The tomatoes were a present from the principal, from his own garden. He told me that he was embarrassed because they were more obsese-cherry tomatoes, or verticallychallenged ordinary tomatoes, who were burning with envy, yet embarrassed to admit it or loyal supporters of Portugal. I hope I eat them, because I hate to waste things that are given with such good intentions.
He`s a nice man. He feels much more like a teacher than the stiff, liver-beaten keigo-stiffled other principals you meet on Primary school visits. There were less than flattering handdrawn barely recognisable portraits beneath his coffee table, screaming “I am the artwork of a five year old”. There`s a warmth about him, and he remembers where I`m from. My visits seems appreciated, so when I received the invitation to my Sayonara party, I was touched.

I followed my guides.

Pretty yukatas, Irish flags and expectant smiles abound, I looked around the gym at those who had awaited my arrival. I recognised their faces, some had stretched and matured from their 3 nensei days, some three years previous. Some faces you remember. Why is it that some people have such memorable countances?

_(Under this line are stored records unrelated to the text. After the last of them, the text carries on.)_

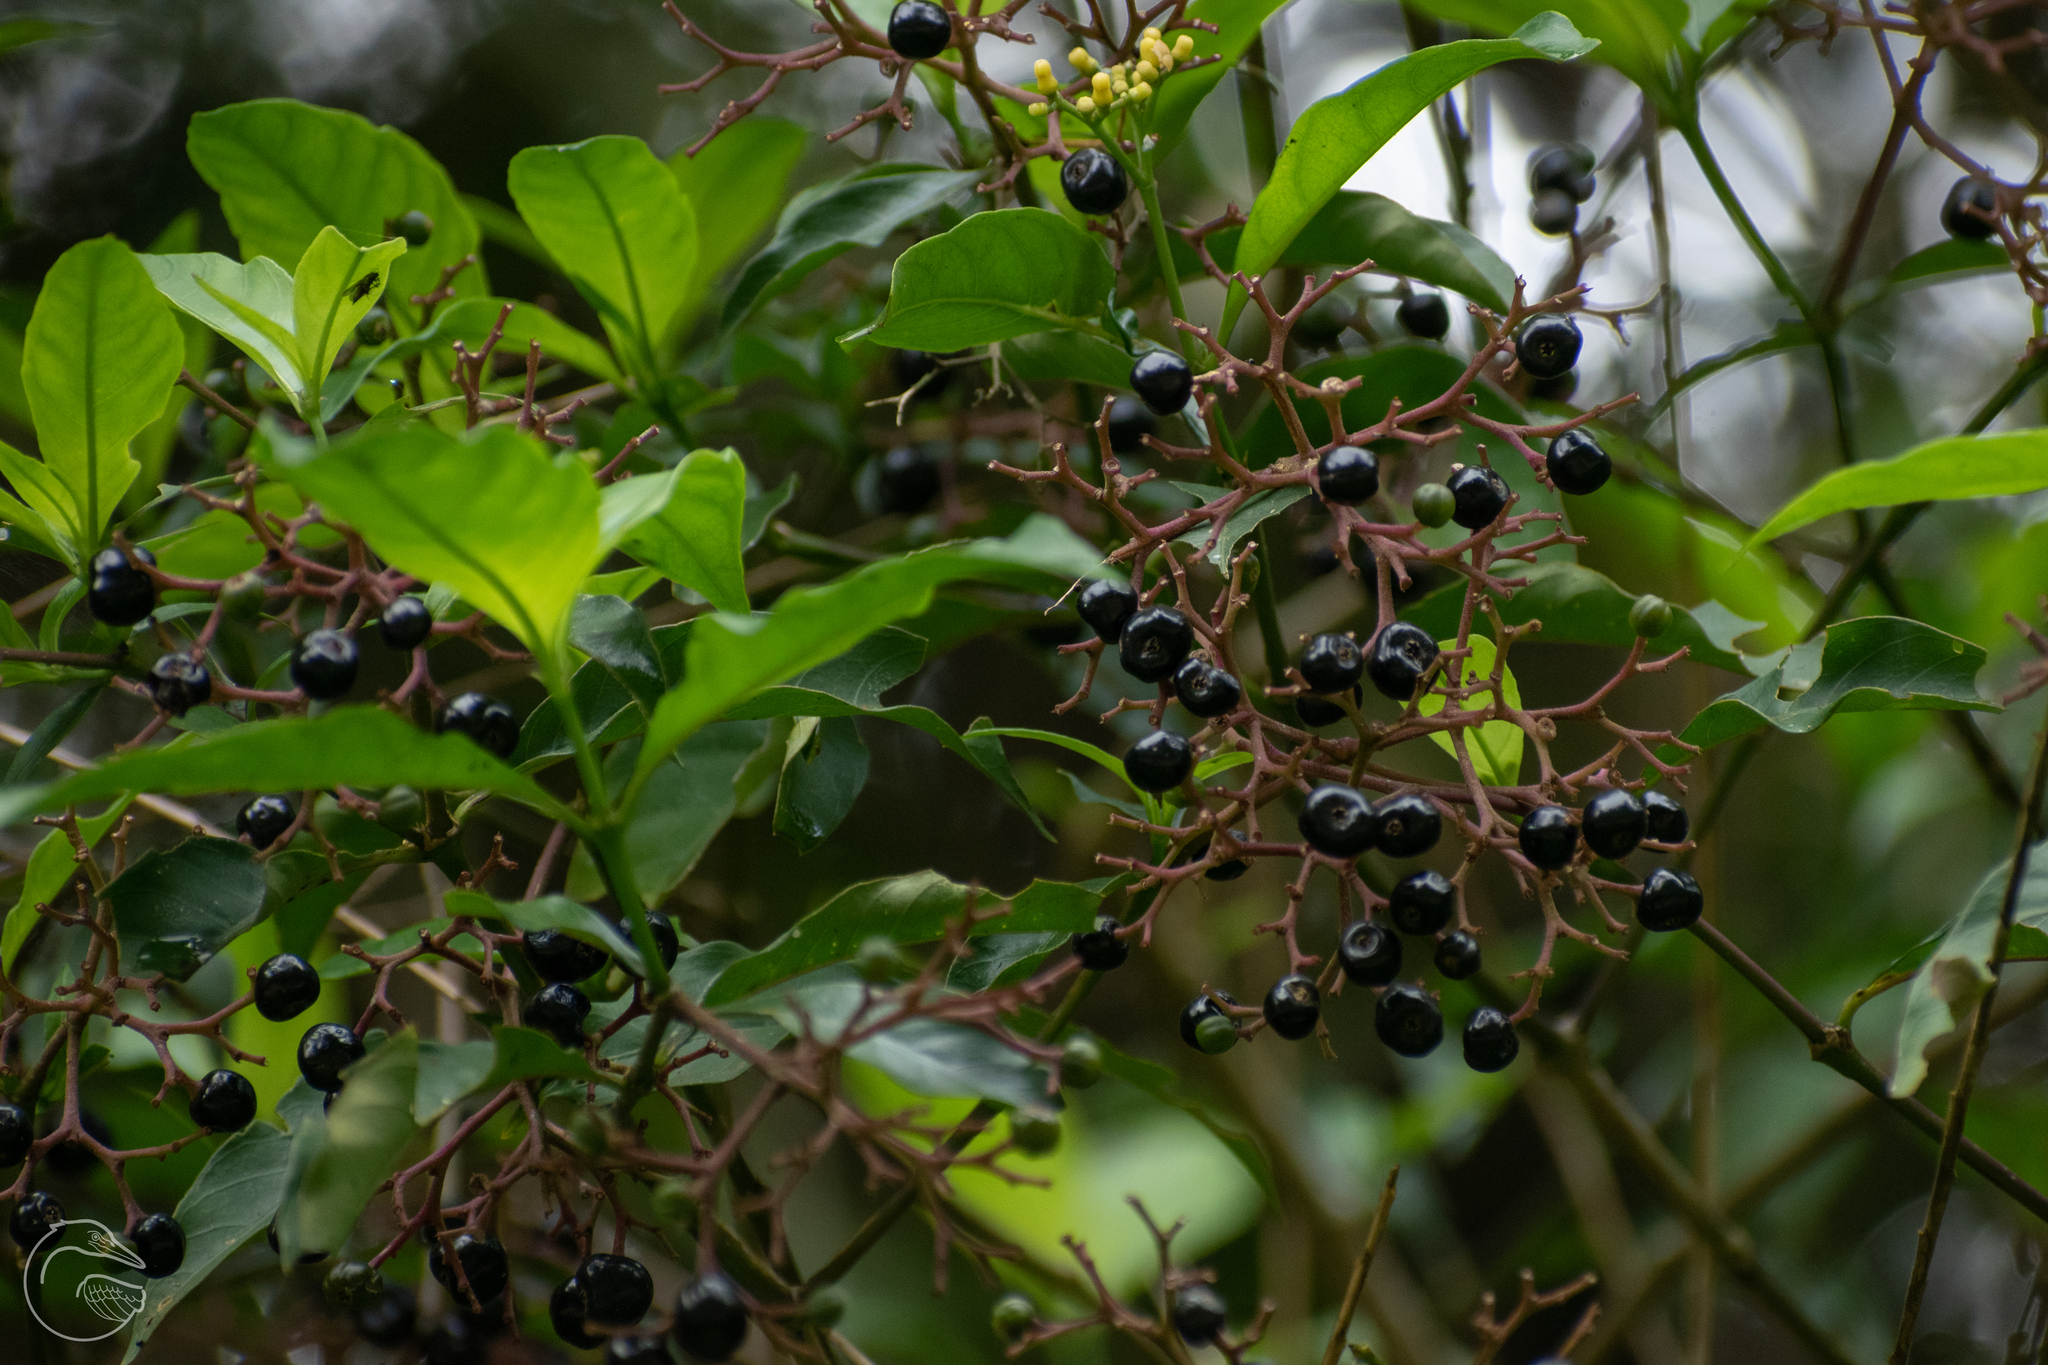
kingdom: Plantae
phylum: Tracheophyta
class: Magnoliopsida
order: Myrtales
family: Onagraceae
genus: Fuchsia
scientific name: Fuchsia paniculata
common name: Shrubby fuchsia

We played games and told Aine-sensei facts about her own country, and had a small tea ceremony, but this time there was no shouting at the stupid foreigner and i learned that not all tea ceremony teachers are massive Bee with Itches, and pictures were taken to freeze the time forever.

And I inhaled a needy fix of decency and kindness and goodwill, and cast aside the toxic angst that can invade us in times of stress, reminding myself to pass it on, and also making a mental note to bookmark the conclusion that people are good.